Intellectually, ours was largely a teacher-student relationship, and let me tell you—Christopher was one tough grader. Oy. No matter how much he loved you, he did not shy from giving it to you with the bark off if you had disappointed.
The jacket of his next book, a collection of breathtaking essays, perfectly titled “Arguably,” contains some glowing words of praise, including my own (humble but earnest) asseveration that he is—was—”the greatest living essayist in the English language.” One or two reviewers demurred, calling my effusion “forgivable exaggeration.” To them I say: O.K., name a better one. I would alter only one word in that blurb now.
Of course he was. People who demur can’t have been paying attention.
Rick Warren on Twitter -
Hitchens has died. I loved & prayed for him & grieve his loss. He knows the Truth now.

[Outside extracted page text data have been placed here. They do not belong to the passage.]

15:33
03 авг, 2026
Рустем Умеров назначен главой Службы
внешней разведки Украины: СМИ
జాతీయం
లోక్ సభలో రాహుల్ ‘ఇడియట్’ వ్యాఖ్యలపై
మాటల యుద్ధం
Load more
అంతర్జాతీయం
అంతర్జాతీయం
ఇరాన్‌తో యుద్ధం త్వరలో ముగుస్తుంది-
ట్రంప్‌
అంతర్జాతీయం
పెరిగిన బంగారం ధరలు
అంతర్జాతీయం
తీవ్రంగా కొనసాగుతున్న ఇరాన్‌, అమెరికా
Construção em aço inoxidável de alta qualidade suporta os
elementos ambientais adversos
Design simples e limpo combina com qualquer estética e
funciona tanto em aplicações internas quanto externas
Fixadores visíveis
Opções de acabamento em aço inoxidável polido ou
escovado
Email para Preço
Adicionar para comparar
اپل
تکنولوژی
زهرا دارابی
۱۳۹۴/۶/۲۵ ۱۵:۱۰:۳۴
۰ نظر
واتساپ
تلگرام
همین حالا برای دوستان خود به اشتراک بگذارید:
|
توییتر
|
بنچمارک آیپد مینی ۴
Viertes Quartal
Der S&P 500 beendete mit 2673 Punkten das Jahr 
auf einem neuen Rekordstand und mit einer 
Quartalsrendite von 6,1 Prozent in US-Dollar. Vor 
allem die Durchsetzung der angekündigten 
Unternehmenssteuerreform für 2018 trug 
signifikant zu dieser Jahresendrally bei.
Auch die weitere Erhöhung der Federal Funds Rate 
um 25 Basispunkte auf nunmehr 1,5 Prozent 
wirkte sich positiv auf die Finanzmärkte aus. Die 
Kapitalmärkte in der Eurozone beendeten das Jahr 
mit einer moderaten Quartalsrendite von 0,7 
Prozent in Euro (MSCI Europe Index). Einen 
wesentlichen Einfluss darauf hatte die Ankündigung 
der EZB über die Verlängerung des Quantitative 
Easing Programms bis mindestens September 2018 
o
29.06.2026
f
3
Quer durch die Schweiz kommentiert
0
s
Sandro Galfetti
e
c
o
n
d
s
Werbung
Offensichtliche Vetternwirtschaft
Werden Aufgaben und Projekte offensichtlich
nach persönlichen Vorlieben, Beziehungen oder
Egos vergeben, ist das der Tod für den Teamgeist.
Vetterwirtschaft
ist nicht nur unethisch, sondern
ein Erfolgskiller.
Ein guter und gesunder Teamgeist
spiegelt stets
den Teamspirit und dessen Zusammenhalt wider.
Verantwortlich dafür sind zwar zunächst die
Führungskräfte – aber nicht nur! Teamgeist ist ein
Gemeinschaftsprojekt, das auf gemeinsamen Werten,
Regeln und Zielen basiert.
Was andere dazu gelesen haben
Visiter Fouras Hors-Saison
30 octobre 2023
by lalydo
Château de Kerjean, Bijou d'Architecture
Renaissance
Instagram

Tim Minchin on Rick Warren on Hitch, on Twitter -
Nauseating condescending clown RT
@RickWarren: Hitchens has died. I loved & prayed for him & grieve his loss. He knows the Truth now.
Neil deGrasse Tyson on Twitter -
Gone too Soon: Christopher Hitchens 62. Tireless supporter of human rights and fighter of dogma under any guise.
Center for Inquiry on Twitter -
Hitchens was a columnist for Free Inquiry for 10 years. “The Return of Indulgences” Read this op-ed piece.
You know what? I’m a columnist for Free Inquiry. I’m a colleague of Hitchens’s. That’s quite something.
Nevertheless – the world will be duller and less funny without Hitchens in it.